Essentially, DeCaussade's emphasis on how one may only serve God in the circumstances in which one finds oneself is wise - and indeed, with the proper disposition, offering of any "present moment" can be a gift of grace. Those who are fond of the writings of Thérèse of Lisieux will see that this viewpoint has a marked resemblance to her "little way." Nonetheless, where Thérèse's means of expression, and consideration of her circumstances, give this approach an enduring realism and charm, DeCaussade's presentation seems quite close to both quietism (a passivity which, apart from theological deficiencies, often can lead one to a sense of helplessness and despair) and rationalism.
Since the work is a collection of letters and conference notes, many readers undoubtedly will find it as ponderous as did I. It becomes tiresome when the same, single point is made, again and again.
The quasi-quietism which I previously mentioned may be useful to those of a particular spiritual mindset, in which there is a primary emphasis on resignation in suffering. For those who, by contrast, are searching for some sense of hope in a "present moment" that is hellish, DeCaussade often seems lacking in compassion, sometimes to a point of bordering on cruelty. For example, his words of "comfort" to one who is suffering the grief of bereavement are that "God wants to be your only friend." It is solid to believe that divine providence can work in painful circumstances, but seeing these tragic times as inflicted by God (the passage I quoted can easily be taken as implying that a beloved friend died to accomplish God's purpose of one's being totally alone!) can lead one to run from, rather than embrace, faith.

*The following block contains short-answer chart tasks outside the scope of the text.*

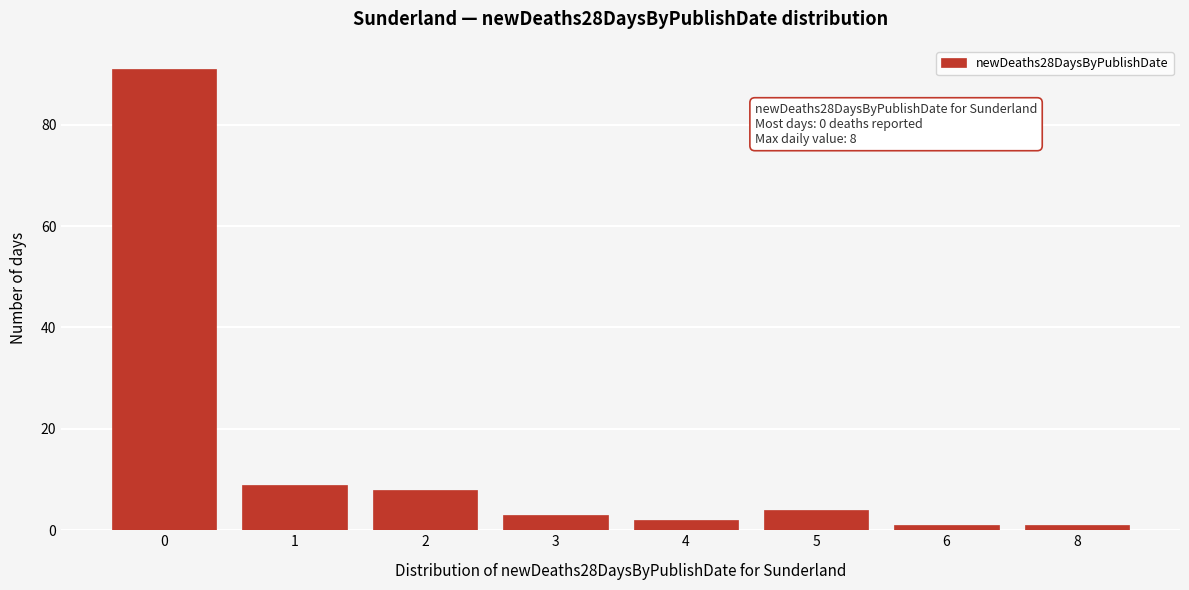

Reading right to left, extract all data points from this chart.

1	1	4	2	3	8	9	91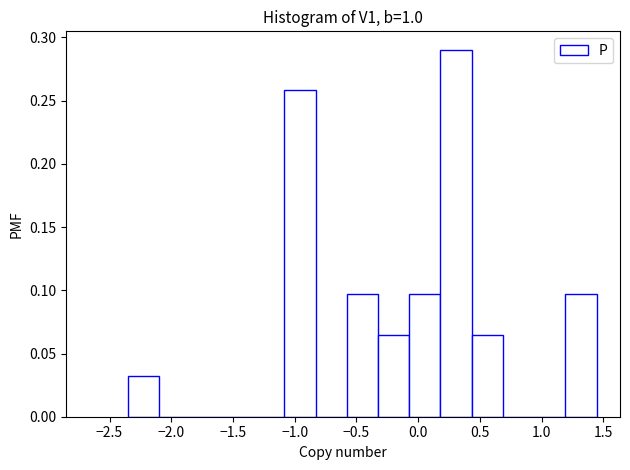

Which range on the x-axis has the tallest bar?

0.20 to 0.45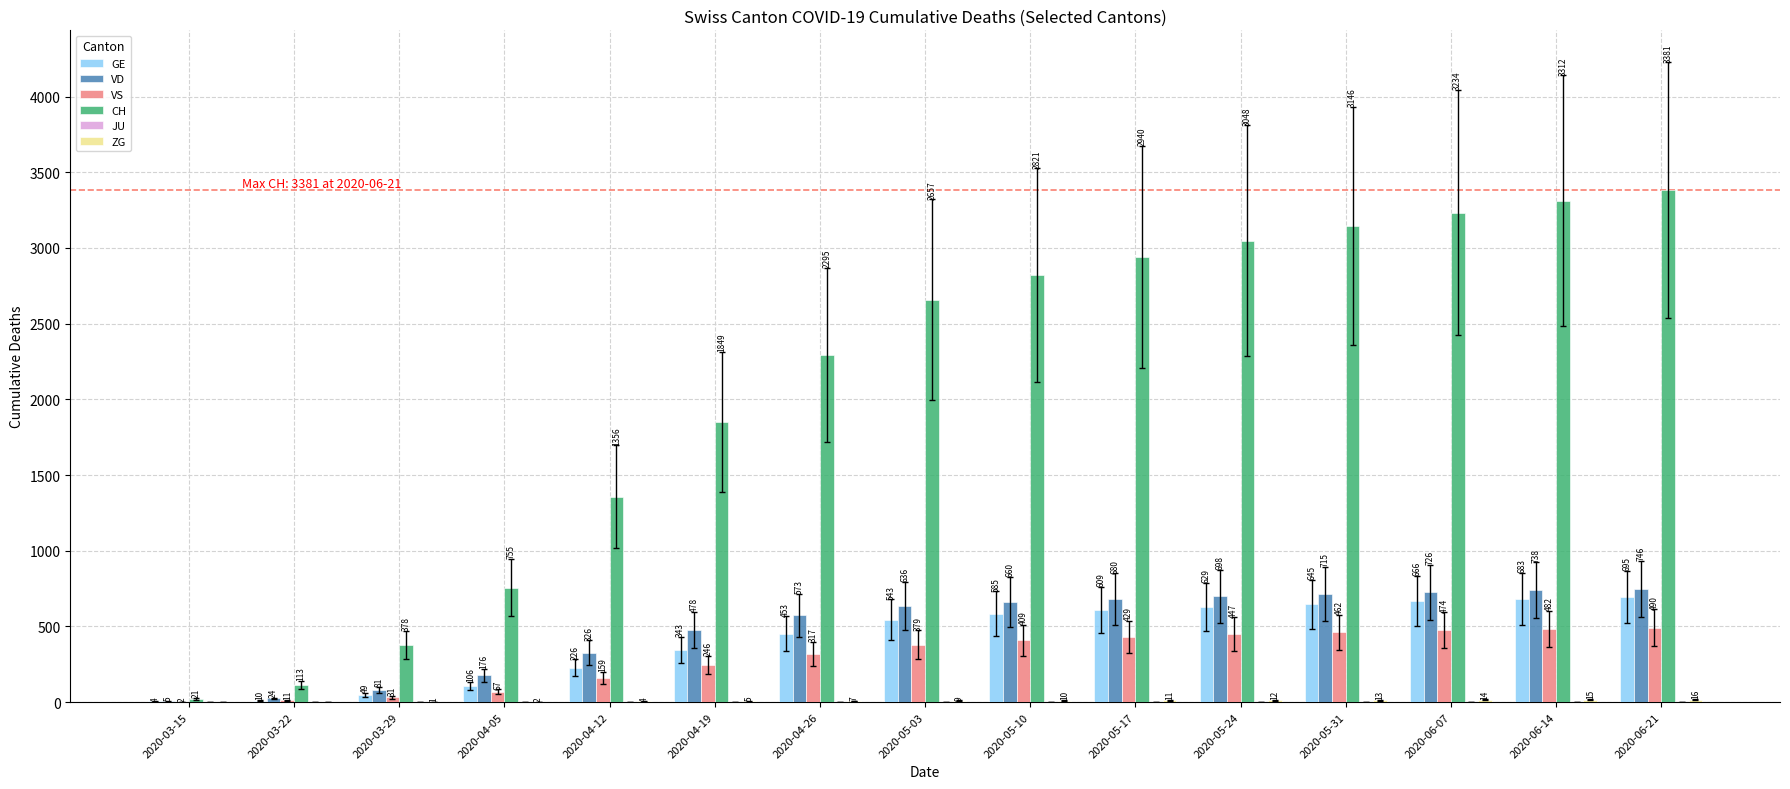

At which category is the sum across all series the highest?

2020-06-21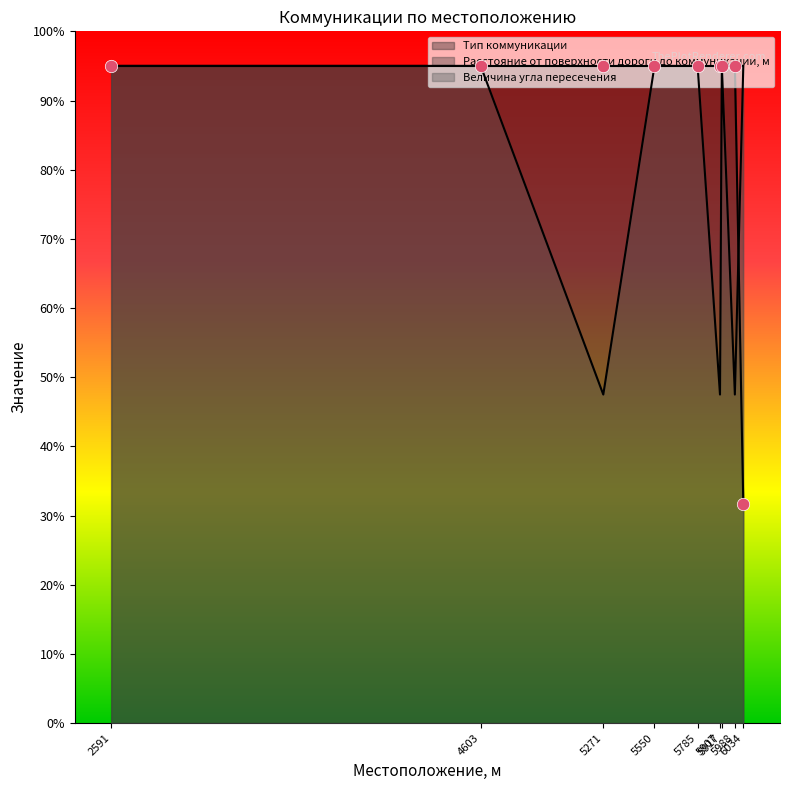

Which series reaches the maximum Y coordinate?

Тип коммуникации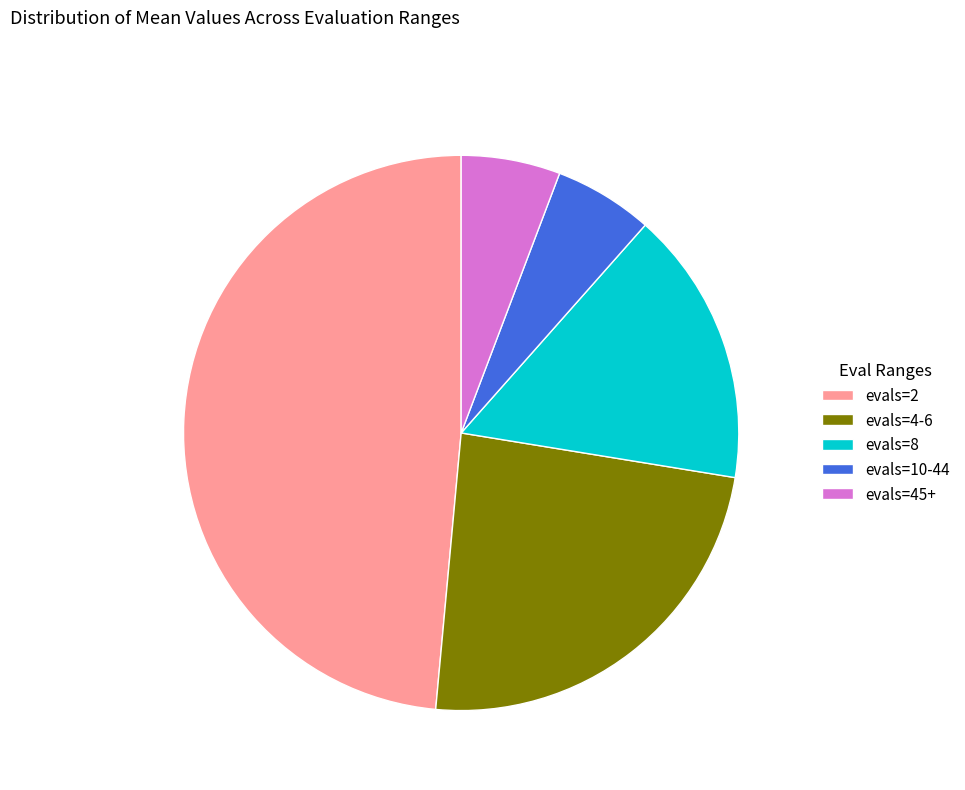

Does evals=4-6 represent more than half of the total?

No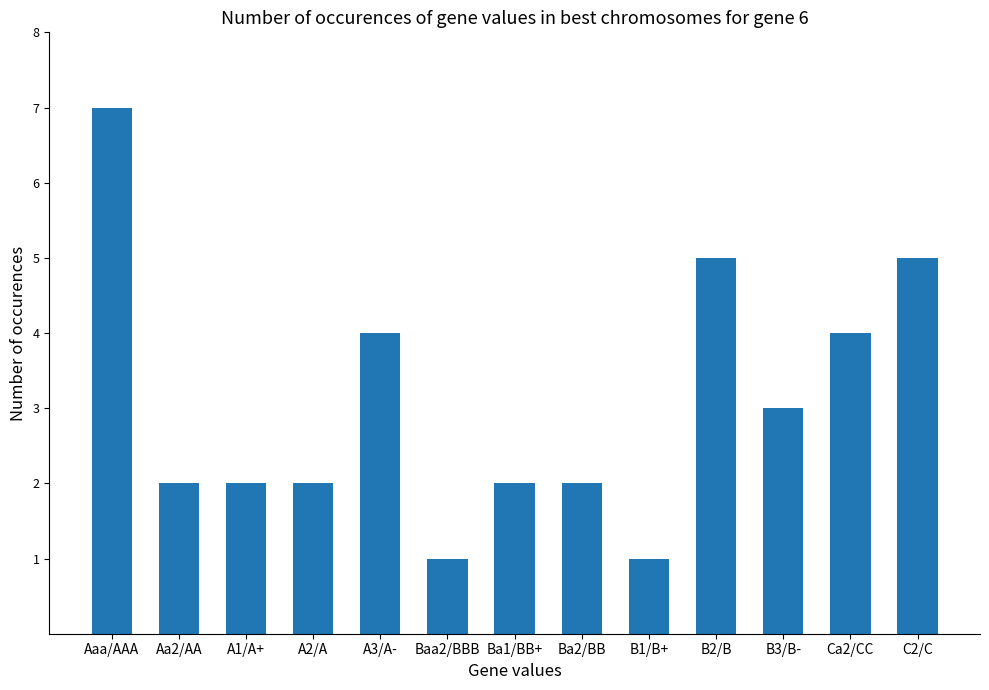

Is it true that the value at Ba1/BB+ is 0?

False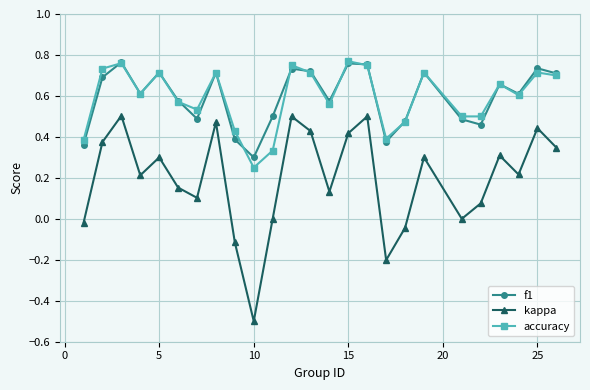

True or false: f1 has more than 1 interior local peaks.

True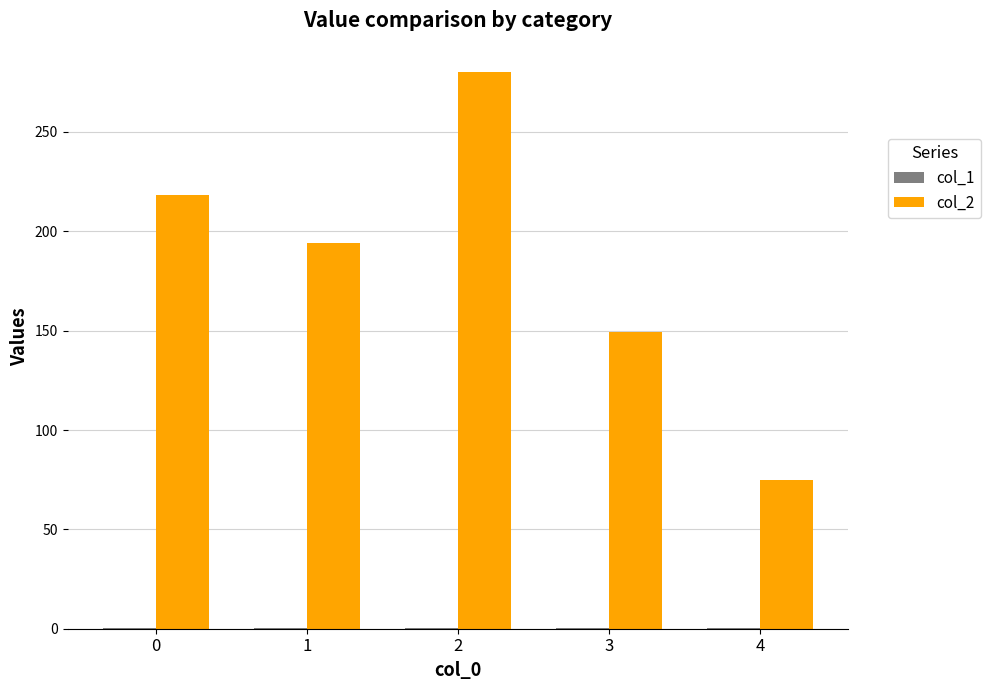

True or false: col_2 has a value of 218.4 at 0.

True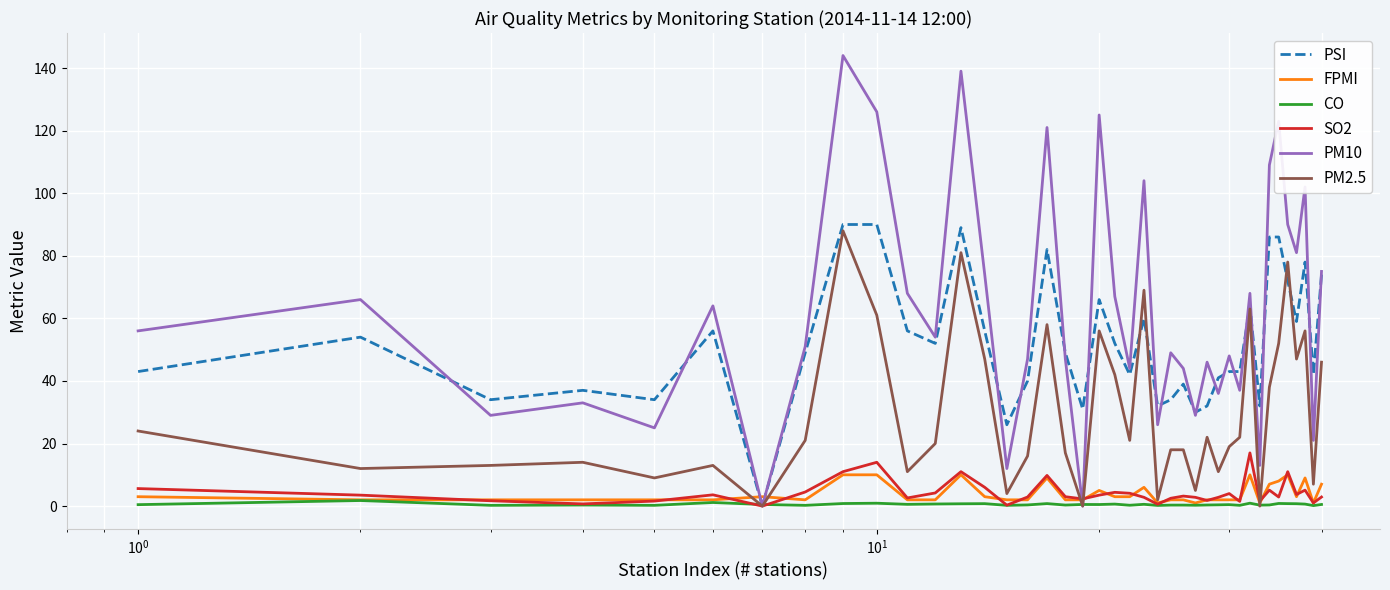

At how many categories does at least one series exceed 52?

20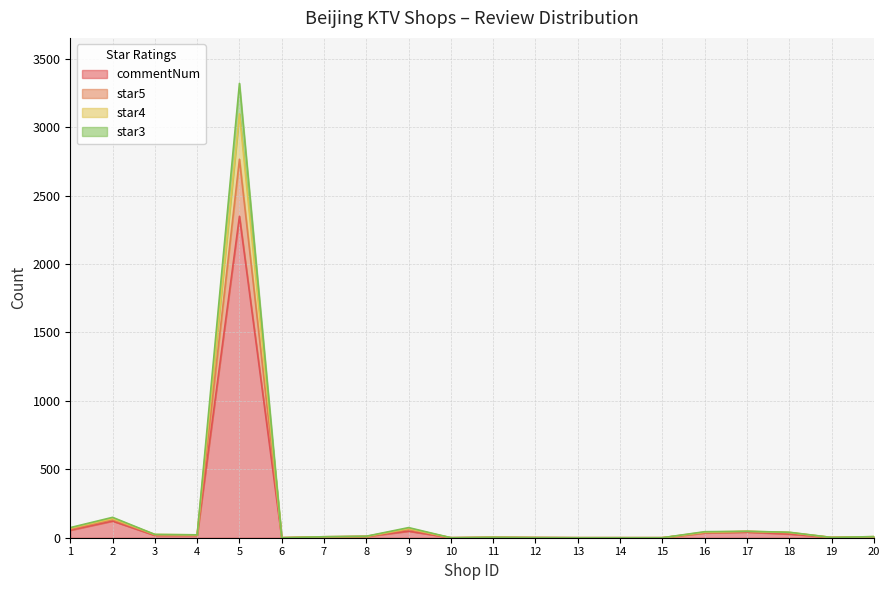

At how many categories does at least one series exceed 2643?

1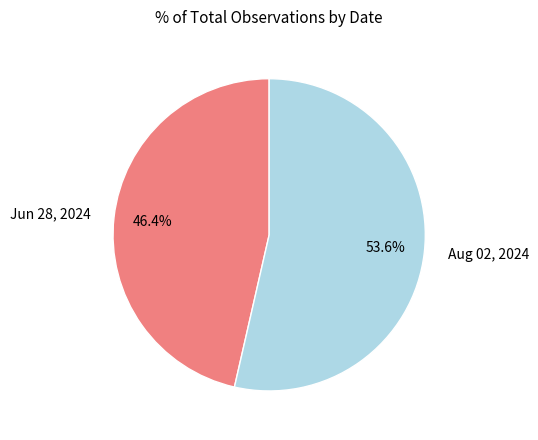

Which has a higher value, Aug 02, 2024 or Jun 28, 2024?

Aug 02, 2024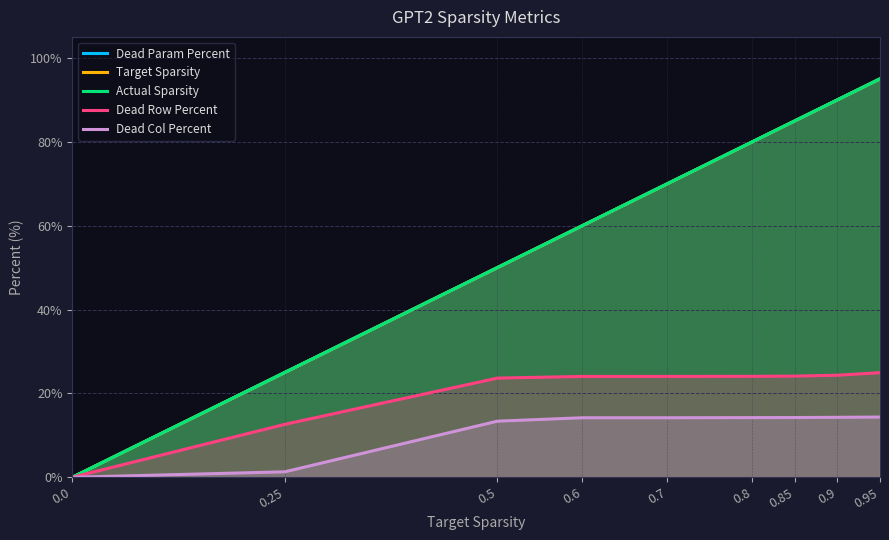

At how many categories does at least one series exceed 45?

7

I gave this book three stars because a few of its basic ideas are excellent: the importance of turning the will towards God, trust as essential to true faith, and not turning from today's chance for good in looking towards a future one cannot foresee. I certainly consider it a part of a well-rounded viewpoint of spirituality. But, for personal spiritual reading or use of ideas in pastoral application, I believe it has, at best, a limited appeal, and can be detrimental unless it is only one part of a far larger scope of knowledge.